Selected passage
►

Case ID: pa_224/html/0404-01.html
Source: Caselaw Access Project
Author: {"author": "Per Curiam,", "license": "Public Domain", "url": "https://static.case.law/"}
Date Created: 2024-08-24T03:29:51.129683

Fleishman, Appellant, v. Swentek.
    April 12, 1909:
    
      Landlord and tenant — Illegal distress — Lease—Evidence.
    In an action to recover damages for illegal distress for rent it appeared that the plaintiff purchased a stock of goods from a former tenant and went into possession of the building. There was evidence that the landord had made a new lease with plaintiff, under the terms of which no rent was due at the time of the distress, and there was also proof of facts consistent with an intention on the part of the landlord to accept the plaintiff as a tenant from month to month. The defendant, however, testified that he had made no new arrangement, and that he had refused to do so. Held, that the case was for the jury, and that a verdict and judgment for defendant should be sustained.
    Argued March 2, 1909.
    Appeal, No. 255, Jan. T., 1908, by plaintiff, from judgment of C. P. Montour Co., Dec. T., 1903, No. 38, on verdict for defendant in case of Simon Fleishman v. Paul P. Swentek.
    Before Fell, Brown, Mestrezat, Potter and Stewart, JJ.
    Affirmed.
    Trespass to recover damages for illegal distress. Before Evans, P. J.

◄

Questions on the material
A. Reproduce all of the chart entries word for word, leaving out the pictures.
B. Continue the Fleishman v. Swentek case report from the point where it stops.
The court case report and the chart entries are unrelated pieces of material.

Exercise materials
►

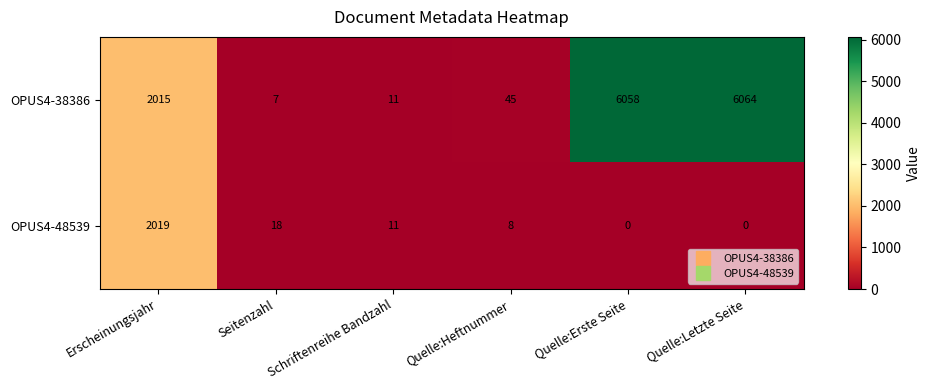

What is the difference between the second highest and minimum values in the OPUS4-38386 series?

6051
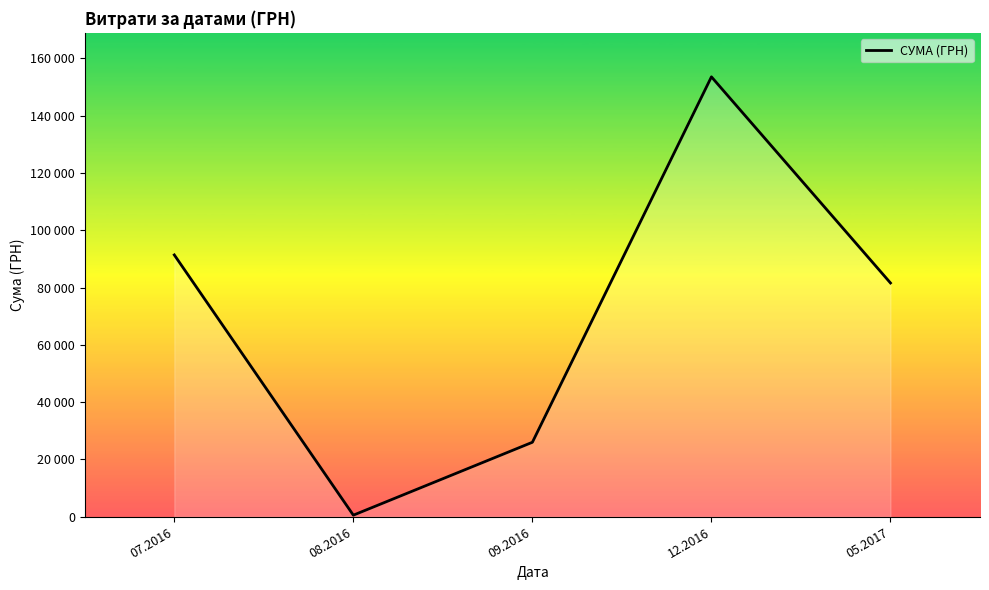

Where is the first local maximum?

12.2016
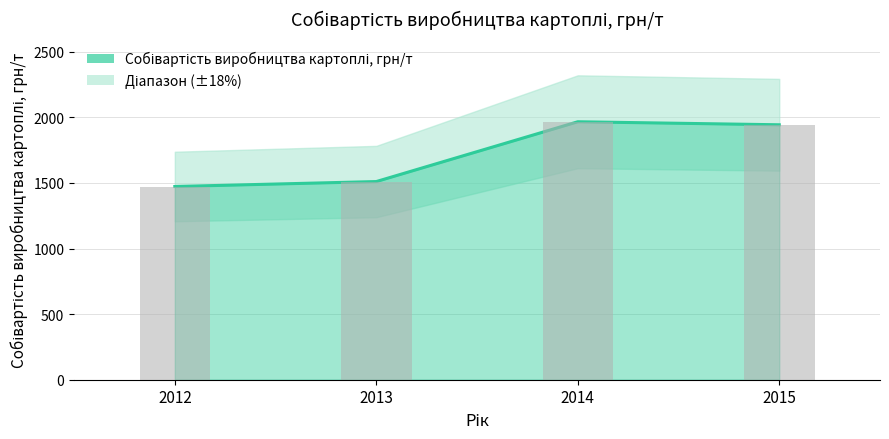

What is the difference between the values at 2014 and 2015?

23.0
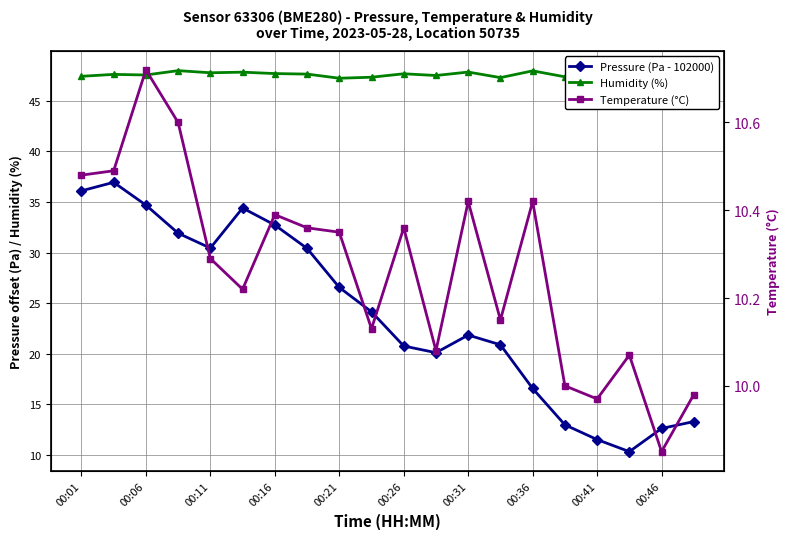

Is the value of Pressure (Pa - 102000) at 11 greater than the value of Temperature (°C) at 12?

Yes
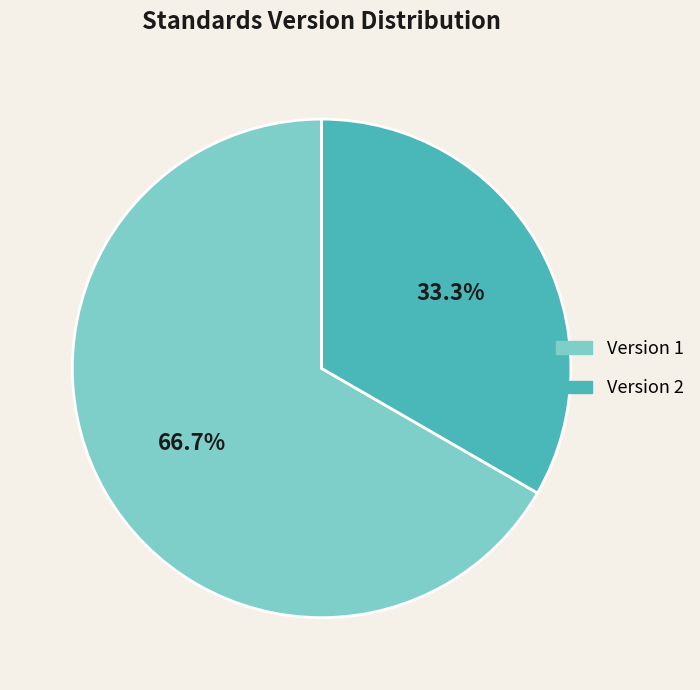

Is there any slice that represents more than half of the pie?

Yes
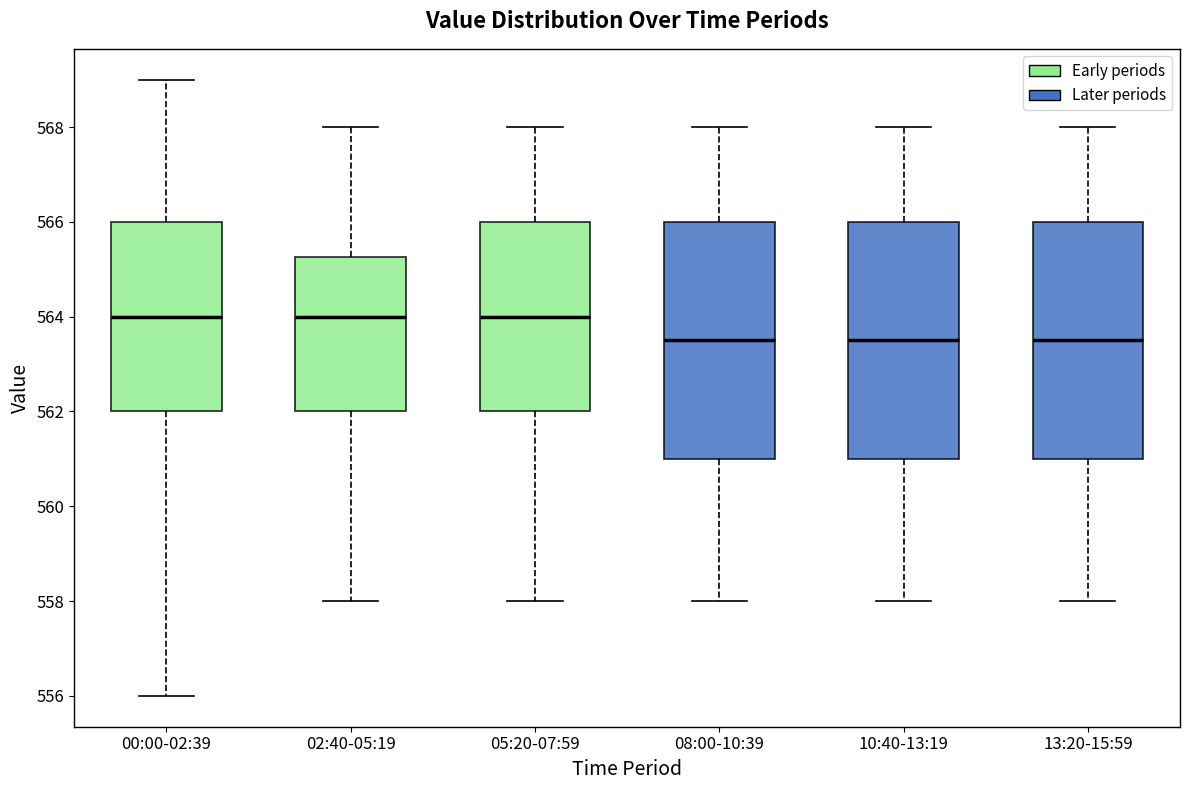

Reading left to right, read every box against the y-axis: the position of its median line, the range the box covers, and the ends of its whiskers. The values are not printed on the chart, so give them approximately, as read against the axis.

00:00-02:39: median 564.0, box 562.0 to 566.0, whiskers 556.0 to 569.0
02:40-05:19: median 564.0, box 562.0 to 565.2, whiskers 558.0 to 568.0
05:20-07:59: median 564.0, box 562.0 to 566.0, whiskers 558.0 to 568.0
08:00-10:39: median 563.6, box 561.0 to 566.0, whiskers 558.0 to 568.0
10:40-13:19: median 563.6, box 561.0 to 566.0, whiskers 558.0 to 568.0
13:20-15:59: median 563.6, box 561.0 to 566.0, whiskers 558.0 to 568.0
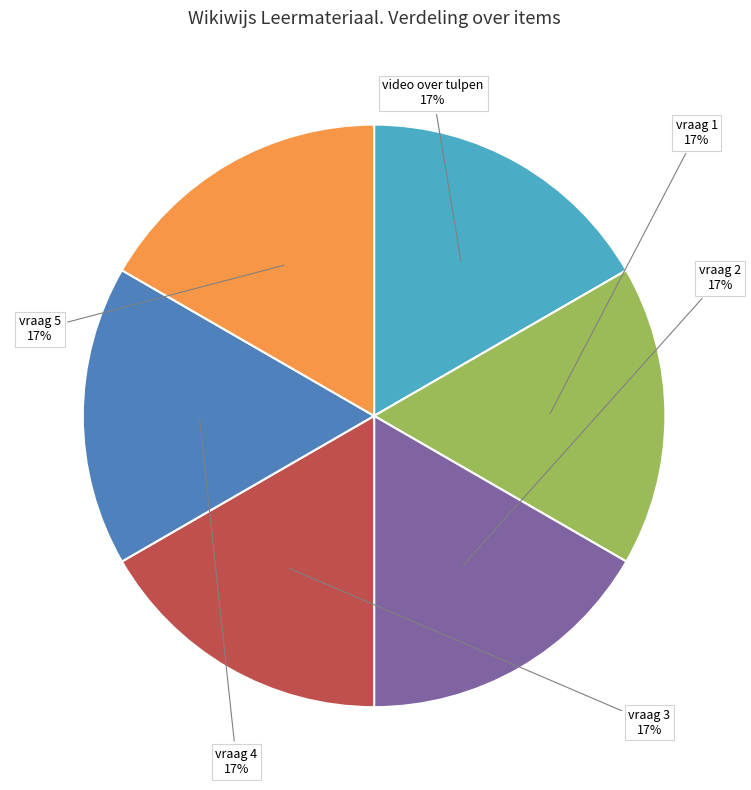

Approximately how many times larger is the value at vraag 1 compared to video over tulpen?

1.0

◄

Responses
A.
What is the difference between the second highest and minimum values in the OPUS4-38386 series?

6051

Where is the first local maximum?

12.2016

What is the difference between the values at 2014 and 2015?

23.0

Is the value of Pressure (Pa - 102000) at 11 greater than the value of Temperature (°C) at 12?

Yes

Is there any slice that represents more than half of the pie?

Yes

Reading left to right, read every box against the y-axis: the position of its median line, the range the box covers, and the ends of its whiskers. The values are not printed on the chart, so give them approximately, as read against the axis.

00:00-02:39: median 564.0, box 562.0 to 566.0, whiskers 556.0 to 569.0
02:40-05:19: median 564.0, box 562.0 to 565.2, whiskers 558.0 to 568.0
05:20-07:59: median 564.0, box 562.0 to 566.0, whiskers 558.0 to 568.0
08:00-10:39: median 563.6, box 561.0 to 566.0, whiskers 558.0 to 568.0
10:40-13:19: median 563.6, box 561.0 to 566.0, whiskers 558.0 to 568.0
13:20-15:59: median 563.6, box 561.0 to 566.0, whiskers 558.0 to 568.0

Approximately how many times larger is the value at vraag 1 compared to video over tulpen?

1.0

B.
    The opinion of the Supreme Court states the case.
    Verdict and judgment for defendant. Plaintiff appealed.
    
      Error assigned was in refusing binding instructions for defendant.
    
      H. M. Hinckley, with him Edward Sayre Gearhart, for appellant.
    
      Grant Herring, with him William Kase West, S. P. Wolverton, and S. P. Wolverton, Jr., for appellee.
   Per Curiam,

This action was to recover damages for illegal distress and sale of the plaintiff’s goods. The defendant leased a' store building to Dreifuss, who during the term sold his stock of goods to the plaintiff, who went into possession of the building. It was not disputed that under the terms of the lease to Dreifuss the goods were liable to distress. The plaintiff’s contention at the trial was that he was not bound by the Dreifuss lease, but that he had made a new arrangement with the defendant and had become a tenant under a verbal lease by the terms of which no rent was due. Upon this issue the case was submitted to the jury. The assignments of error'are based on the proposition that there was not sufficient evidence that the plaintiff occupied the building under Dreifuss to warrant the submission of that question to the jury. This contention is not sustained by the record. There was testimony tending to show that a new lease was made and proof of facts consistent with an intention on the part of the defendant to accept the plaintiff as a tenant from month to month; but the defendant testified that he had made no new arrangement and that he had refused to do so. This raised an issue that was necessarily for the jury.

The judgment is affirmed.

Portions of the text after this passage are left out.